La respiración es un acto tan instintivo que rara vez le prestamos atención, ya que, aunque lo hacemos unas 20.000 veces al día, estamos metidos en un estricto “piloto automático” fisiológico del que casi no somos conscientes. Sin embargo, en los últimos años, la neurociencia ha empezado a desentrañar los mecanismos detrás de una práctica que lleva milenios entre nosotros como es la respiración consciente.

Para relajarnos, hay muchas técnicas que se anuncian en redes sociales, como por ejemplo el mindfulness o el control de la respiración. Pero aquí hay varias preguntas que nos podemos hacer: ¿funcionan de verdad estas técnicas? ¿Y por qué funcionan? Aquí es donde entra la ciencia, que ha conseguido mapear cómo el simple hecho de alterar nuestro ritmo respiratorio es capaz de modular la atención, la memoria y la actividad de nuestras redes cerebrales.

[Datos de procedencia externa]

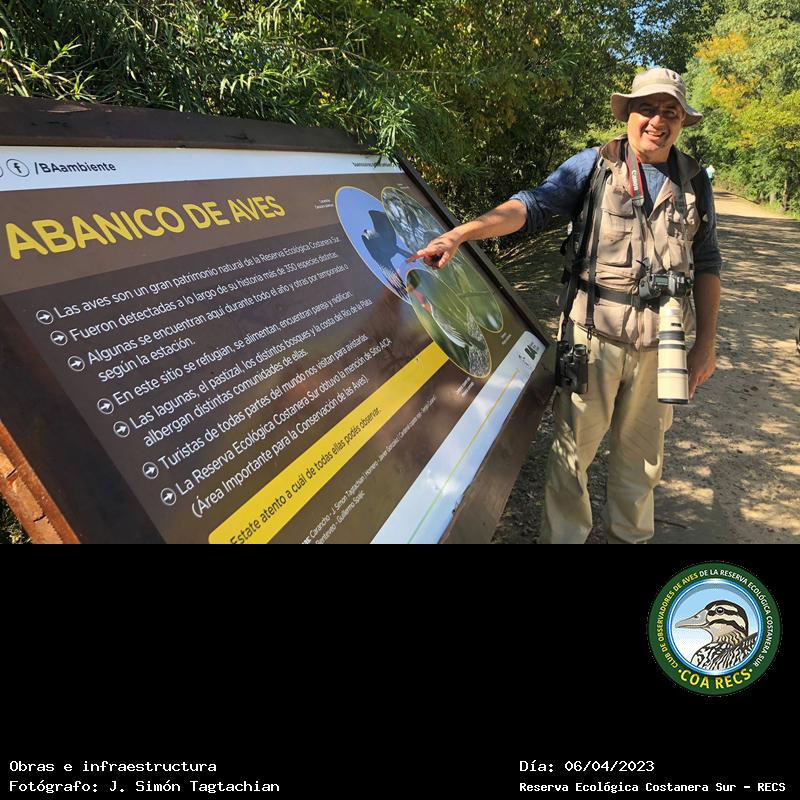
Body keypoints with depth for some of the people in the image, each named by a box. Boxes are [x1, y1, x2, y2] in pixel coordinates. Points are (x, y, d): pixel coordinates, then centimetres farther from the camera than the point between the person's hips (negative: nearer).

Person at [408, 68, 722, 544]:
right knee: (573, 446, 5)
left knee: (642, 450, 17)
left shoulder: (695, 182, 8)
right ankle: (563, 536, 24)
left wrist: (706, 342, 8)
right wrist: (460, 233, -31)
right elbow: (532, 206, -15)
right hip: (595, 331, -3)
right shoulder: (594, 165, -1)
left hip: (661, 340, 3)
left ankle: (632, 535, 38)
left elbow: (707, 265, 12)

La base neurológica de este fenómeno se apoya fuertemente en los trabajos de investigadores como Jack L. Feldman, quien ha dedicado su carrera a estudiar el control respiratorio y su profundo vínculo con las emociones y la cognición. Pero ahora se va un paso más allá para entender que las técnicas de control de la respiración son una forma de comunicarnos con el sistema nervioso.

Un estudio publicado en Science en 2017 identificó un pequeño pero crítico grupo de neuronas en el complejo preBötzinger, el verdadero “marcapasos” de nuestro ritmo respiratorio. Con apenas 175 neuronas, sus proyecciones hacían conexión con las áreas del cerebro responsables de la atención, el estado de alerta y el pánico. Es por ello que una respiración lenta y controlada reduce drásticamente la activación de este centro, y por tanto actúa como una forma de echar un freno biológico a las señales de alarma del cerebro.

La meditación y su impacto en la atención y la memoria

Más allá de la relajación, la realidad es que cuando pasamos a una respiración consciente, también se mejora la atención focalizada, por ejemplo. Esto es lo que dejan ver los estudios de neuroimagen que muestran que el cerebro se ‘ilumina’ en áreas muy específicas cuando se está en un estado de mindfulness. En concreto, se activan las áreas relacionadas con la gestión emocional, la conciencia corporal y la atención focalizada momento a momento.

De hecho, un estudio publicado en Scientific Reports en 2018 demostró que ocho semanas de meditación basada en la atención a la respiración no solo mejoran el rendimiento en la atención selectiva visual y la memoria de trabajo, sino que optimizan la eficiencia de las redes cerebrales.

Los últimos datos están consolidando la idea de que la respiración es el principal modulador entre nuestro cuerpo y nuestra mente. Diferentes investigaciones apuntan a cómo las conexiones interneuronales se traducen en mejoras tangibles en el control emocional. Por ejemplo, un trabajo publicado en Frontiers in Human Neuroscience concluye que la respiración a ritmo lento reduce significativamente la ansiedad, mejorando la asimetría alfa frontal media en los electroencefalogramas, que es un conocido indicador de la actividad cerebral.